Nasalcrom is a very safe anti-allergy compound derived from the khella plant, and available as an over the counter nasal spray. It may help with sneezing and runny nose, and perhaps even nasal congestion.

For patients who have unexpected or unusual reactions to medications, it may be a reaction to a binder or filler instead of the medication itself.  Try a different manufacturer or come into WholeFamilyMD to discuss. We may be able to order a compounded version without commercially used binders or fillers.  

Taking an integrative approach to summer allergies

  • Some people with allergic rhinitis also have food allergies. If you have any food allergies, eliminate those food items from your diet. If you’re not sure, start with eliminating dairy first, then wheat and see how you feel.
  • Add flavonoid-rich foods, like blueberries, blackberries, raspberries to your diet
  • Drink lots of water to thin mucus
  • Nasal irrigation may decrease local allergen concentrations in the nasal mucosa, as well as help with sneezing and congestion. One study found that doing nasal irrigation three times a day reduced allergy symptoms after about 3 to 6 weeks. To do nasal irrigation, you can use a neti pot, bulb syringe, or squeeze bottle to flush out nasal passages with salt water. Nasal irrigation should be reserved for children over the age of four.  
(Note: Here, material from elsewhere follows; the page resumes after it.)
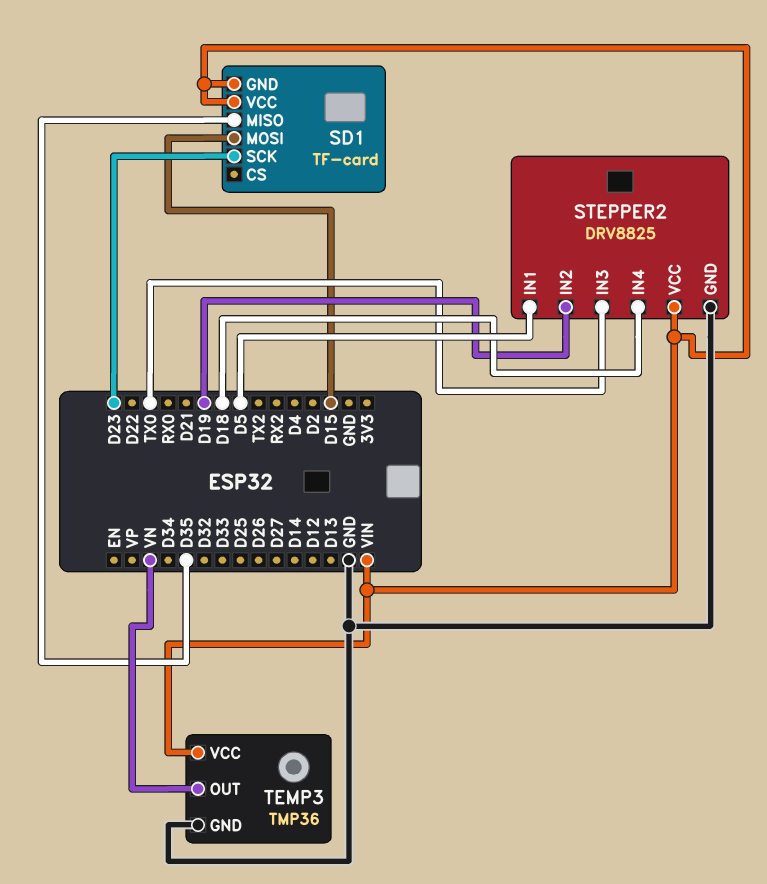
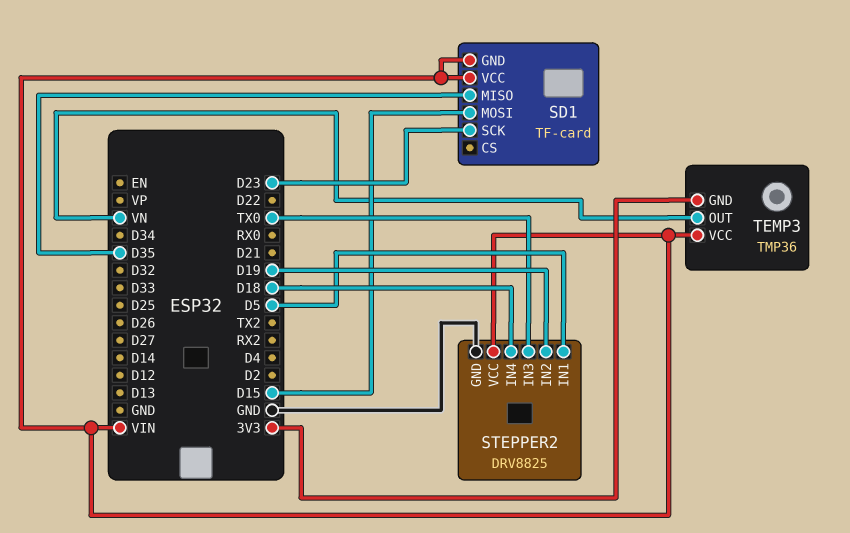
TEMP3 pin GND: GND -> 3V3

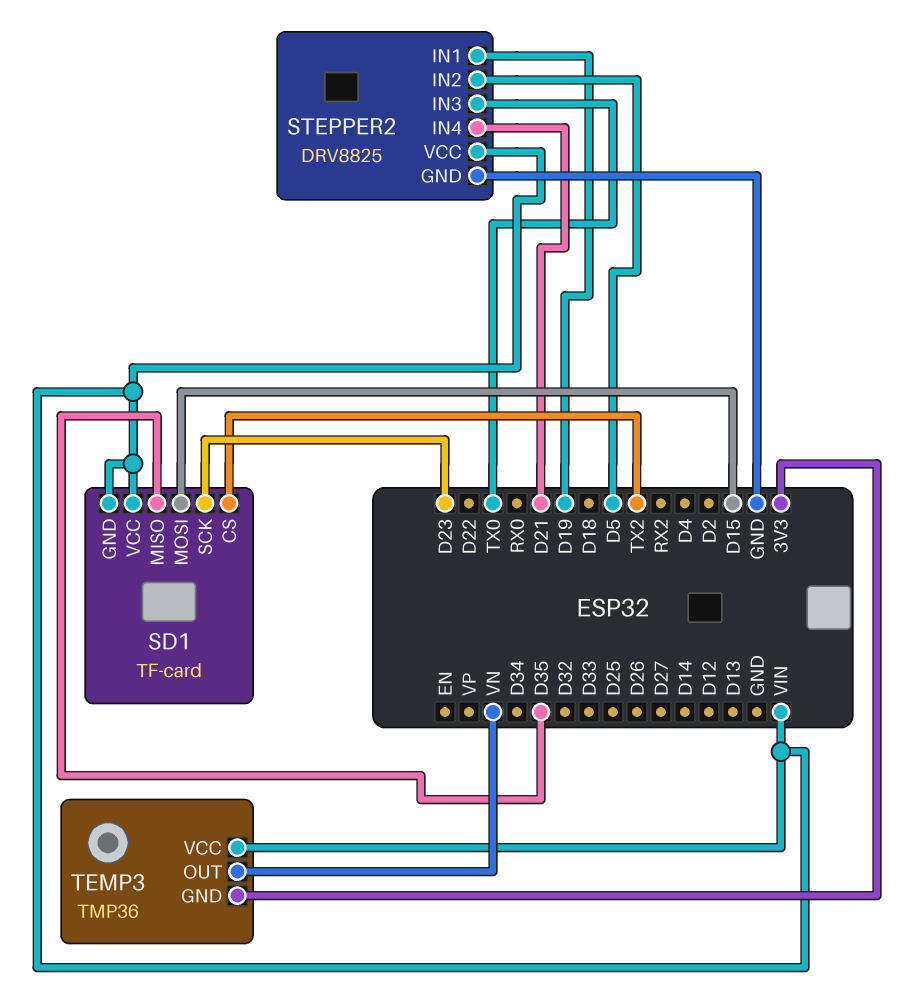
SD1 pin CS: none -> TX2
STEPPER2 pin IN1: D5 -> D19
STEPPER2 pin IN2: D19 -> D5
STEPPER2 pin IN4: D18 -> D21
Supplements to help relieve allergy symptoms 

  • Lactobacillus acidophilus. One small study suggests that L. acidophilus, a type of “friendly” bacteria, might help reduce allergic reaction to pollen. More research is needed but, for most people, adding this supplement may help.
  • Quercetin. Quercetin is a flavonoid (plant pigment) that gives fruits and vegetables their color. In test tubes, it stops the production and release of histamine, which causes allergy symptoms such as a runny nose and watery eyes. However, there is not yet much evidence that quercetin would work the same way in humans. More studies are needed. Quercetin can potentially interfere with many medications, so speak with your physician before taking.
  • Vitamin C (2,000 mg per day). Vitamin C has antihistamine properties and preliminary research suggests it might help reduce allergy symptoms. Other studies failed to show any effect.
  • Fish oil 1000-2000 mg / day of EPA/DHA
  • Butterbur (Petasites hybridus. 500 mg per day). Butterbur has been used traditionally to treat asthma and bronchitis and to reduce mucus. Several scientific studies suggest it can help with allergic rhinitis. One study of 125 people with hay fever found that an extract of butterbur was as effective as Zyrtec. Another study compared butterbur to Allegra with similar findings. However, both studies were small. So more research is needed. Researchers do not know whether taking butterbur longer than 12 to 16 weeks is safe. Butterbur can cause stomach upset, headache, and drowsiness. Pregnant and breastfeeding women, and young children should not take butterbur. If you take any prescription medications, ask your doctor before taking butterbur. Only use butterbur products from a reputable manufacturer under the guidance of your physician. Low-quality butterbur may contain potentially harmful toxins. Butterbur may interact with some medications that are processed by the liver. If you take any prescription medications, ask your doctor before taking butterbur.
  • Stinging nettle (Urtica dioica, 600 mg per day for one week). Stinging nettle has been used traditionally for treating a variety of conditions, including allergic rhinitis. But studies so far are lacking. Only one small study suggested that stinging nettle might help relieve symptoms of allergic rhinitis. Pregnant women and young children should not take stinging nettle. Talk to your doctor before taking stinging nettle if you have diabetes or if you take blood pressure medication, blood thinners, diuretics, water pills, lithium, or other medications processed by the kidneys.

If your summer allergy symptoms persist, please schedule an appointment to discuss with your doctor.